PHOTOGRAPH BY MIKEL BILBAO, VWPICS/REDUX
5. Smokin’ Hot: Lisdoonvarna
On the drive in, crank up the Christy Moore tune “Lisdoonvarna.” Then head to Burren Smokehouse to taste the smoked salmon that’s fed three US presidents. Park it for the night at Wild Honey Inn; its gastropub earned a Michelin star in 2018.
6. Downright Divine: Kilfenora
The birthplace of one of Ireland’s oldest ceili dance bands, Kilfenora looks like it’s been petrified by the surrounding peat bogs. The gabled Kilfenora Cathedral is known for its high crosses, particularly the oversize Doorty Cross that depicts Saint Peter blessing Kilfenora’s upgrade from a monastic to a diocesan site in the 12th century. Agriculture’s also key here. Learn about it with Eva and Stephen Hegarty on a tour of their Burren Free Range Pork Farm, complete with samples of products made from the British Saddleback swine. A stay in the farm’s Burren Glamping trailer comes with a breakfast of thick-cut bacon, tender sausage, eggs, and toast with homemade jam.
A stone wall accents a bucolic Burren landscape near Kilfenora.
PHOTOGRAPH BY KARL-HEINZ RAACH, LAIF/REDUX
7. On the Scent: Carran
Tucked into the rocky highlands of the Carran, the Burren Perfumery distils the essence of the surrounding flora into small-batch fragrances, lotions, soaps, and candles. The newest perfume, launching in spring, incorporates meadowsweet and wild ivy, which visitors can smell in the flourishing herb garden out back. To get beneath the Burren’s stone surface, however, book a tour of the Slieve Carran Nature Reserve with Heart of Burren Walks. Enthusiastic guide Tony Kirby shares facts and legends about the Carran Turlough (a disappearing lake), Saint Colman’s Hermitage, ancient monuments, and the hardy wildflowers that manage to bloom from cracks in the limestone.
8. Ocean Bound: Bell Harbour
As you head back to the coast, turn into the 300-year-old family farm that houses Hazel Mountain Chocolate. A window into the kitchen lets visitors watch as the confections—infused with Burren honey, hazelnuts, elderberry, and seaweed—are handcrafted from bean to bar. Continue to the late 12th-century Corcomroe Abbey and the adjacent remains of an Iron Age hilltop fort. Then hunt for Julia’s Lobster Truck, which slings fish and chips, steamed mussels, and lobster rolls on weekends outside Daly’s bar.

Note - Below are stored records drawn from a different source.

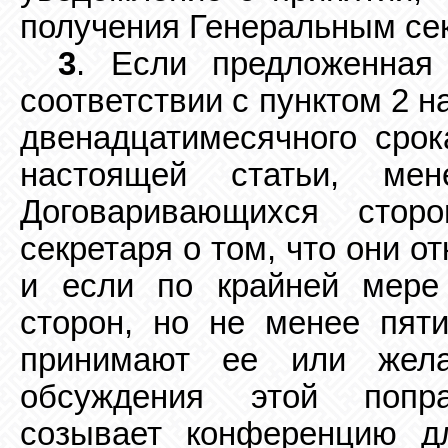
получения Генеральным
се
3
. Если предложенная
соответствии с пунктом 2
н
двенадцатимесячного срок
настоящей статьи, ме
Договаривающихся сторо
секретаря о том, что они 
и если по крайней мере
сторон, но не менее пяти
принимают ее или жел
обсуждения этой попра
созывает конференцию д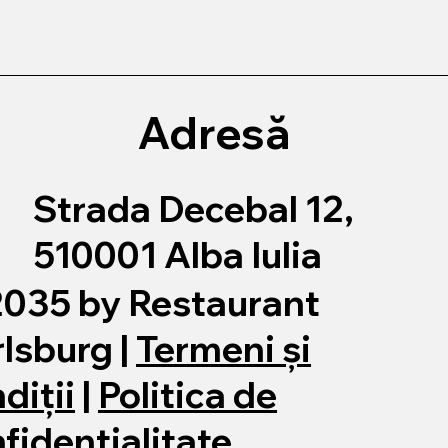
Adresă
​Strada Decebal 12,
510001 Alba Iulia
2035 by Restaurant
lsburg |
Termeni și
diții
|
Politica de
fidențialitate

Near Bell Harbour, find the ruins of 12th-century Corcomroe Abbey.
PHOTOGRAPH BY DBIMAGES, ALAMY STOCK PHOTO
9. Fish and Scripts: Flaggy Shore
If you miss the seafood truck, you can still get your fill of local scallops, crab, lobster, and gigas oysters on the waterfront at Linnane’s Bar, located in a centuries-old former cottage-pub-post office. A sweet spot for dessert is Café Linnalla Ice Cream. The most westerly ice cream parlour in Europe scoops creative flavours, from foraged blackberry to Baileys Irish Cream with sea salt to wild sea buckthorn (which tastes surprisingly like peach). Take your cone on a walk to the owners’ eighth-generation dairy farm, which supplies milk for the ice cream. Then amble out to the fossil-strewn Flaggy Shore, described by poet Seamus Heaney in “Postscript” as a place that can “catch the heart off guard and blow it open.”
10. Artists’ Retreat: Ballyvaughan
As twilight falls, settle in at Gregans Castle Hotel, a luxe hideaway frequented by Heaney as well as J.R.R. Tolkien and Steven Spielberg. In the rooms—named after local wildflowers, places, and people—antique furnishings sit beside family heirlooms and modern art. Tolkien fans should book the Martyn Suite, the former home’s kitchen, where the owner, Frank Martyn, and the author gathered for drinks in the 1950s. For an end-of-the-road splurge, indulge in the restaurant’s nine-course tasting menu, which features Irish delicacies such as spring lamb, rich cheeses, plump cherries, and wild mushrooms. Raise a glass of wine to the craic (good times), and say, “Slainte!”